▶ [Required actions]
**A.** Answer these questions about the article on exercise and dementia:
(i) How many residents took part in the randomized trial?
(ii) For how many weeks were participants assigned to their groups?
(iii) Which test was used to assess participants at the start and the end of the study?
**B.** Reproduce the passage of the article on exercise and dementia, replacing "participants" with "subjects" throughout. Begin at the words "The participants in" and stop after "progression of dementia.".

Start of Document excerpt

Study finds exercise slows rate of dementiaPublished 22 May 2006
Exercise can slow the rate of dementia and improve the day-to-day lives of dementia sufferers, a new study by Southern Cross University has found.
Dr John Stevens and Mark Killeen, from SCU's Department of Nursing and Health Care Practices, conducted a randomised trial involving 75 residents of six aged care facilities on the North Coast of NSW.
The study showed a slower progression of the symptoms of dementia in the participants who undertook a specially designed exercise program and improvements in some of the activities of daily living.
"Exercise has been touted as being beneficial in delaying, if not preventing, dementia but it is difficult to find scientific research to back that up. This study does show that exercise has a direct effect on the symptoms of dementia," Dr Stevens said.
"A regular exercise program in aged care facilities can affect positive change in disability and thus dependence of residents with dementia. This could have significant implications for nursing practice and overall quality of life for residents."
The participants in the study, all with mild to moderate dementia, were randomly assigned to one of three groups over a period of 12 weeks: no intervention; a social visit three times a week for 30 minutes; and a specifically designed exercise program three times a week for 30 minutes.
Dr Stevens said the exercise program was designed by SCU's Department of Exercise Science and Sport Management for frail aged people, including those in wheelchairs. The program, accompanied by age appropriate music, was based on joint and large muscle group movement with an intention to create gentle aerobic exertion.
The participants were assessed at the start and the end of the study using the 'clock-drawing tool', a commonly used test that can help diagnose and monitor the progression of dementia.
The Revised Elderly Disability Scale (REDS) was also used to measure the disability of participants in a range of categories related to activities of daily living and to calculate and track the amount of nursing care a resident required.
"The results indicated that the groups undertaking the exercise showed a slower progression of some of the symptoms of dementia as measured by a clock-drawing test," Dr Stevens said.
"The results also showed that those undertaking exercise improved in some of their activities of daily living, specifically self-help skills, sociability and in overall levels of confusion and appropriate behaviour.
"Some of the symptoms, such as unruly behaviour, were actually reversed."
The study also showed that regular structured social interaction either by social visit or other activity could improve the sociability of people with dementia.
Dr Stevens said while study demonstrated the need for ongoing research in this field it provided further evidence to support the link between exercise and ageing well.
Dr Stevens, who has recently published a book 'Is it dementia or just old age? Everything you need to know' said while the study demonstrated the need for ongoing research in this field, it also provided further evidence to support the link between exercise and ageing well.

End of Document excerpt
Start of Information shown

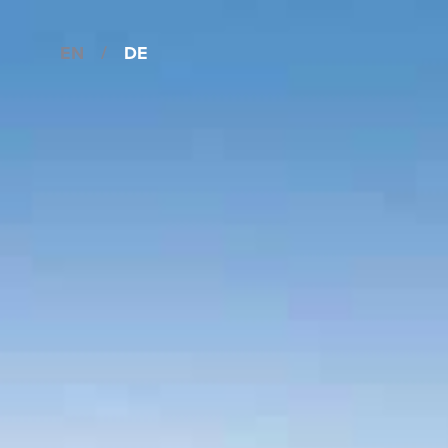
EN
/
DE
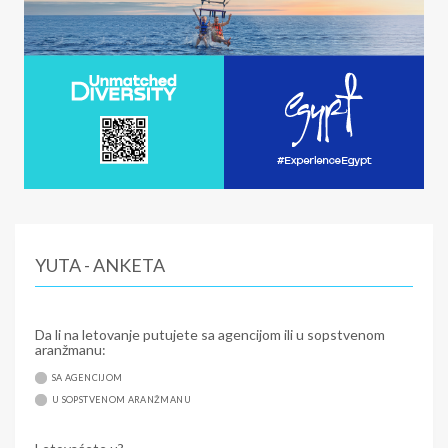
YUTA - ANKETA
Da li na letovanje putujete sa agencijom ili u sopstvenom
aranžmanu:
SA AGENCIJOM
U SOPSTVENOM ARANŽMANU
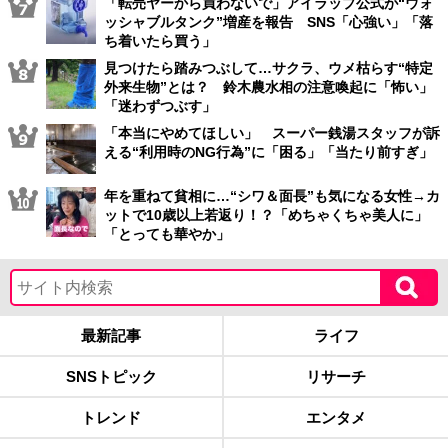
「転売ヤーから買わないで」アイラップ公式が“ウォ
ッシャブルタンク”増産を報告 SNS「心強い」「落
ち着いたら買う」
見つけたら踏みつぶして…サクラ、ウメ枯らす“特定
外来生物”とは？ 鈴木農水相の注意喚起に「怖い」
「迷わずつぶす」
「本当にやめてほしい」 スーパー銭湯スタッフが訴
える“利用時のNG行為”に「困る」「当たり前すぎ」
年を重ねて貧相に…“シワ＆面長”も気になる女性→カ
ットで10歳以上若返り！？「めちゃくちゃ美人に」
「とっても華やか」
最新記事
ライフ
SNSトピック
リサーチ
トレンド
エンタメ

End of Information shown

▶ [Answers per task]
**A.**
(i) 75
(ii) 12 weeks
(iii) The clock-drawing tool

**B.**
The subjects in the study, all with mild to moderate dementia, were randomly assigned to one of three groups over a period of 12 weeks: no intervention; a social visit three times a week for 30 minutes; and a specifically designed exercise program three times a week for 30 minutes.
Dr Stevens said the exercise program was designed by SCU's Department of Exercise Science and Sport Management for frail aged people, including those in wheelchairs. The program, accompanied by age appropriate music, was based on joint and large muscle group movement with an intention to create gentle aerobic exertion.
The subjects were assessed at the start and the end of the study using the 'clock-drawing tool', a commonly used test that can help diagnose and monitor the progression of dementia.